One of the most important safety tools that a firefighter brings to an emergency incident is their senses. In their raw state, the well trained and heightened senses of; sight, smell, feel, hearing and taste, provide the human body with a marvellous interconnected protective mechanism, which allows us to be both pre-warned of hazards and potential risks, as well as the ability to retreat from dangerous situations.
However to allow firefighters to actually do their task or complete their mission safely, they need to have a choice of all the PPE protective benefits that today’s technology can offer. It is important to achieve a safe balance between all 3 elements of protection, comfort and awareness.
There had been much discussion and debate about the level of protection offered by PPC/PPE while maximising comfort or Metabolic Heat Release. Can we achieve the balance between protection and metabolic heat release? Todays technology certainly provides the balance for good moisture management therefore metabolic heat release while maintaining thermal protection. What does your Structural Firefighting Ensemble protect you against and why and how is the subject of an upcoming article and is an exciting step into the marriage of science, technology and practical Firefighting.
For some countries including the alpine regions of Australia during winter, this also includes hypothermic stability for the body.
Quite some time ago, there was a limited debate about Firefighting PPC and exposing some parts of the human anatomy so as to directly feel when it was getting hot. Unfortunately far too often this escalation in heat exposure is sudden and severe. Quite some time ago when fire hoods were introduced, some of the traditional thought was that there was benefit in exposing ones ears to better feel the heat of the fire as you advanced towards it. During that period many of the burn injuries were at the interface areas of the PPC, where different elements of the PPC met (or worse -didn’t meet), often around the wrist, neck and ears. I recall advising those who used to advocate exposing the ears to heat and even flame, that the ears were not designed to be “one off thermal detectors” and that you may need them during retirement.
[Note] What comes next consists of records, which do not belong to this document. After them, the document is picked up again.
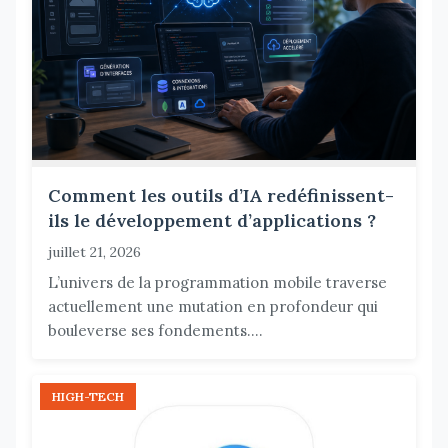
Comment les outils d’IA redéfinissent-
ils le développement d’applications ?
juillet 21, 2026
L’univers de la programmation mobile traverse
actuellement une mutation en profondeur qui
bouleverse ses fondements....
HIGH-TECH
Fortunately the wider use of thermal imaging cameras (TIC’s) and Intelligent Clothing technology like the integrated Thermal Sensor Technology (TST) built directly into the fabric and improved understanding of the science of fire behaviour and more comprehensive live fire training, has greatly improved the firefighters situational awareness. This technology and training also allows the firefighter to gain a better understanding of their own physiology and how it performs in relation to their particular PPC in various firefighting environments. However, until more recent times, this very important 3rd element of awareness has been given less consideration in the overall balanced equation of PPC design and selection.
Note: (The broader subject of Emergency Incident Situational Awareness encompasses many issues of the incident such as good intelligence gathering, clear/concise and dynamic Incident Action Plan (IAP) which is well communicated, a safe span of control and a the application of a “Risk verses Gain” philosophy to name just a few, and is a paper all on its own).
The requirements of protection for firefighters often has some impact on one or more of the body’s senses. Sometimes the PPE has a positive or improved affect on the performance of your senses. One good example of this is the ability to monitor the “heads up display” in a B/A mask or simply see in the dark with a torch or in smoke with a TIC and all “hands free” if you choose.
However, PPE can often reduce or limit some of the functionality of the senses. Foam or water on the helmet visor or B/A mask may limit ones vision. Using powered cutting equipment in conjunction with ear/hearing protection will reduce a firefighters ability to hear.
Fortunately there are often alternate work practices which successfully cater for many of these scenarios. Knowing these “work arounds” or alternate work methods, and being well trained in them, often comes with good practical training, time and experience in the job and contributes to a better and safer use of our PPE/PPC.
Additionally thick traditional structural firefighting gloves may decrease dexterity and feel. It is for this reason that I have researched and sought a number of improved glove dexterity test methods and regimes for inclusion into the Australian and ISO Standards.
In conjunction with this a number of advancements have been made in the area of thinner moisture barriers, better sized moisture barrier size templates as well as a more comprehensive choice of lighter more flexible outer shell materials for firefighting gloves.
However some of the problem with the issue of dexterity when working with a gloved hand is in the design of the ancillary equipment which it has to interact with. Radios that were not waterproof and had small non-positive buttons, poor visual read-outs certainly contributed to the problem. However with positive consultation with many of the manufacturers of communication equipment, there has been significant gains over the past ten years to respond to our industry’s requirements of hot, wet and often robust needs with appropriate dexterity and feel.
In conjunction with this, those standard makers and purchasers who have a thorough working knowledge and understanding of the potential exposures which firefighters regularly encounter and how that is inherently linked to the performance criteria of our PPC/PPE, will be better placed to enhance the continuing balance between Protection, Comfort and Awareness.